**TASK OBJECTIVE**
The answer must be a single number, namely how many lines in the entries below contain the string "defined".

BEGIN

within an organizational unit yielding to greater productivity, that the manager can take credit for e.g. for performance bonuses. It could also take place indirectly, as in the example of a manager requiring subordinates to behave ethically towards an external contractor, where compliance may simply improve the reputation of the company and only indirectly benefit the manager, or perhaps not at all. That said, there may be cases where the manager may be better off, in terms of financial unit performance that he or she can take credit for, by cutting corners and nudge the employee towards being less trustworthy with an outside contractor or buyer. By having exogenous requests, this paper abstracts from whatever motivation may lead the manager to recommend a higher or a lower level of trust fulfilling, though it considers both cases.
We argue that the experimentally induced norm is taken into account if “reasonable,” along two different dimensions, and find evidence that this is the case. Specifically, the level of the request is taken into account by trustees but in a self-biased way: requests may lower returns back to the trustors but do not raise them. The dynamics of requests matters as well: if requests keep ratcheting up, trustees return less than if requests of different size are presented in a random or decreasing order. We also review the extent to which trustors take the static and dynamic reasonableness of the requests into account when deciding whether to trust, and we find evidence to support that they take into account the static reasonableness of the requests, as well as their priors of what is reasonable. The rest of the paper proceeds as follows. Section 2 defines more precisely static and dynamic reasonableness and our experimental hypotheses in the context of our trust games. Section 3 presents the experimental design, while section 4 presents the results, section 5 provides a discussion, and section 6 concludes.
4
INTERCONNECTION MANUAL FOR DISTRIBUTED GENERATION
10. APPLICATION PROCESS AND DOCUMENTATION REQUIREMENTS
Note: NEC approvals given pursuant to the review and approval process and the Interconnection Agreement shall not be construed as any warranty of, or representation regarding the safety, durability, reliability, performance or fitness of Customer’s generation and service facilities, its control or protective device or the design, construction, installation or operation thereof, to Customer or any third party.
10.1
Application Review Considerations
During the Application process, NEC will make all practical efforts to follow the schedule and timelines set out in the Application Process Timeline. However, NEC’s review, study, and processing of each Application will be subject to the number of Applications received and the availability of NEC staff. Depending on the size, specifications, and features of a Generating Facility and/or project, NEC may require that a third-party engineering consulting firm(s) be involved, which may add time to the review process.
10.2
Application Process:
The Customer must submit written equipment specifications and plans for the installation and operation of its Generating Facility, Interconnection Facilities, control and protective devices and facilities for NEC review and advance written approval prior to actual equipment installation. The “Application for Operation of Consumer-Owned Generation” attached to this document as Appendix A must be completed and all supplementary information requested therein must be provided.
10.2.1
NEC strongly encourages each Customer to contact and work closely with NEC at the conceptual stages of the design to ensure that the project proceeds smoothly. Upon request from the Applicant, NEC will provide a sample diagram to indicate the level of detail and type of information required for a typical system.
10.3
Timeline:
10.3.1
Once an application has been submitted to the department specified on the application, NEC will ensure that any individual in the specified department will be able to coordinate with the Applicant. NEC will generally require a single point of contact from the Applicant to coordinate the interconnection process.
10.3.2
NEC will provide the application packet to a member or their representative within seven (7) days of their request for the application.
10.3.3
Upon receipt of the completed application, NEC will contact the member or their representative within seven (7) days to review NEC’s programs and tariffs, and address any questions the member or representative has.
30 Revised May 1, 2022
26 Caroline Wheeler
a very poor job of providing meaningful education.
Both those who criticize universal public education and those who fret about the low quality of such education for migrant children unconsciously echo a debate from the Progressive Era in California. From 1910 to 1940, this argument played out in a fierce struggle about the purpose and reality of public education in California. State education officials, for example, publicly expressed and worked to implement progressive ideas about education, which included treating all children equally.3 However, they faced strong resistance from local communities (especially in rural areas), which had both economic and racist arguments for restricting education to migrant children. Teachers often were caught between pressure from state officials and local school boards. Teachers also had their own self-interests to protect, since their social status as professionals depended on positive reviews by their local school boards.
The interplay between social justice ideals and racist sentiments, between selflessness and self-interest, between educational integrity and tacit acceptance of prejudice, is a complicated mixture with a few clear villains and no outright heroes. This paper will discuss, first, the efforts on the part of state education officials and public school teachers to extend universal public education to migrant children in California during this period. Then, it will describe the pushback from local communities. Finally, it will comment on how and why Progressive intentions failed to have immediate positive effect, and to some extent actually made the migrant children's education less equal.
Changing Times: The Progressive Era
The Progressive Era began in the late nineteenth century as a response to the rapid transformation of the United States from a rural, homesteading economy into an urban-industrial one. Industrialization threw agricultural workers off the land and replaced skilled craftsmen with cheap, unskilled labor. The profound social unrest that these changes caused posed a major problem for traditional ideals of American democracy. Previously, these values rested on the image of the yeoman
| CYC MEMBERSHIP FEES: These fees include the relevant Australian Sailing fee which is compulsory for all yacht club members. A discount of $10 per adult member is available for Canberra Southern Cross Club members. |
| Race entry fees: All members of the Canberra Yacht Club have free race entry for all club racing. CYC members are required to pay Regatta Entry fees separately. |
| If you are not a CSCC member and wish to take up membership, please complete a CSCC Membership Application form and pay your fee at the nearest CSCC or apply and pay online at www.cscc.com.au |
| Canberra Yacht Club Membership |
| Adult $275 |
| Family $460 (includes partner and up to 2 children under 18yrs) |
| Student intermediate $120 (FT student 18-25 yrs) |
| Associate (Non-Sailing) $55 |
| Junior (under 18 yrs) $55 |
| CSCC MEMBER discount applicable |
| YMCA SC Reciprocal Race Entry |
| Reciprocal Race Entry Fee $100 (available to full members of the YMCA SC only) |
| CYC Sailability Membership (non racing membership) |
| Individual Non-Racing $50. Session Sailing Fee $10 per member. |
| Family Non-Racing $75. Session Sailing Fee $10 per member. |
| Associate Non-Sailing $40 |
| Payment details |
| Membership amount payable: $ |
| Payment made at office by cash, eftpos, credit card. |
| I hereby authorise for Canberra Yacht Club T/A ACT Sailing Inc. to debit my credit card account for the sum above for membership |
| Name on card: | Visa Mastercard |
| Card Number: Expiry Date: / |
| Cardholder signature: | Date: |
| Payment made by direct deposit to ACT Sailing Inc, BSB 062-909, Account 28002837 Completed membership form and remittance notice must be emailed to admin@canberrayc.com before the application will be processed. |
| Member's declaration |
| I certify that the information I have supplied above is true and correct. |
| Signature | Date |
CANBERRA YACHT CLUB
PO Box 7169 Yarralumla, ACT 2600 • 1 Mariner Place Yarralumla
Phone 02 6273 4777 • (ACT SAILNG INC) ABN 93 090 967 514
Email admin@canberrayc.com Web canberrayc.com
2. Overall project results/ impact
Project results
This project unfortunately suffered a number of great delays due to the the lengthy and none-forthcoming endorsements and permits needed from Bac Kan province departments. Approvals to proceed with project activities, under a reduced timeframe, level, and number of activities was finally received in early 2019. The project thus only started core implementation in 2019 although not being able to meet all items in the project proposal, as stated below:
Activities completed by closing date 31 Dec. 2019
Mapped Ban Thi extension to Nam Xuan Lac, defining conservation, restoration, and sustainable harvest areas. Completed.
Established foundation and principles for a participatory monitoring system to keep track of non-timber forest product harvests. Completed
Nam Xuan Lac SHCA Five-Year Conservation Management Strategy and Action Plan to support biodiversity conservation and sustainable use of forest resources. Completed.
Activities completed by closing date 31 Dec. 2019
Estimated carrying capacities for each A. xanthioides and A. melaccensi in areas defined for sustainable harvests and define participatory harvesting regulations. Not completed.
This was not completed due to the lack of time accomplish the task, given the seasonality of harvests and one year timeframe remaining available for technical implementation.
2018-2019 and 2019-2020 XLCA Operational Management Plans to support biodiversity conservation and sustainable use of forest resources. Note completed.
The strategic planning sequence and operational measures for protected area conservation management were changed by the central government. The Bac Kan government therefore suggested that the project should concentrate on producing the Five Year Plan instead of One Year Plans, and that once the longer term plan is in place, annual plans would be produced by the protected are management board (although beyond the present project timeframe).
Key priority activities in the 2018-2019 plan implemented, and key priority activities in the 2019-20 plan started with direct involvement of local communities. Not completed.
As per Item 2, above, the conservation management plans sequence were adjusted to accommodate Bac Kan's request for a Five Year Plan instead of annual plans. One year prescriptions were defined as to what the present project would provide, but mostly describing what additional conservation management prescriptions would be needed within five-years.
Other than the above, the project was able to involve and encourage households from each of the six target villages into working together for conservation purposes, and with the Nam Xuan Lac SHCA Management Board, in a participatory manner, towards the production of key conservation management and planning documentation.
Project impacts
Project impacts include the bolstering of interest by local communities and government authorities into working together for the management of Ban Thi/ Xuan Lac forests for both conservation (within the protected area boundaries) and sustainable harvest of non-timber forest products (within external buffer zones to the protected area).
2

END

**SOLUTION TO THE PROBLEM**
2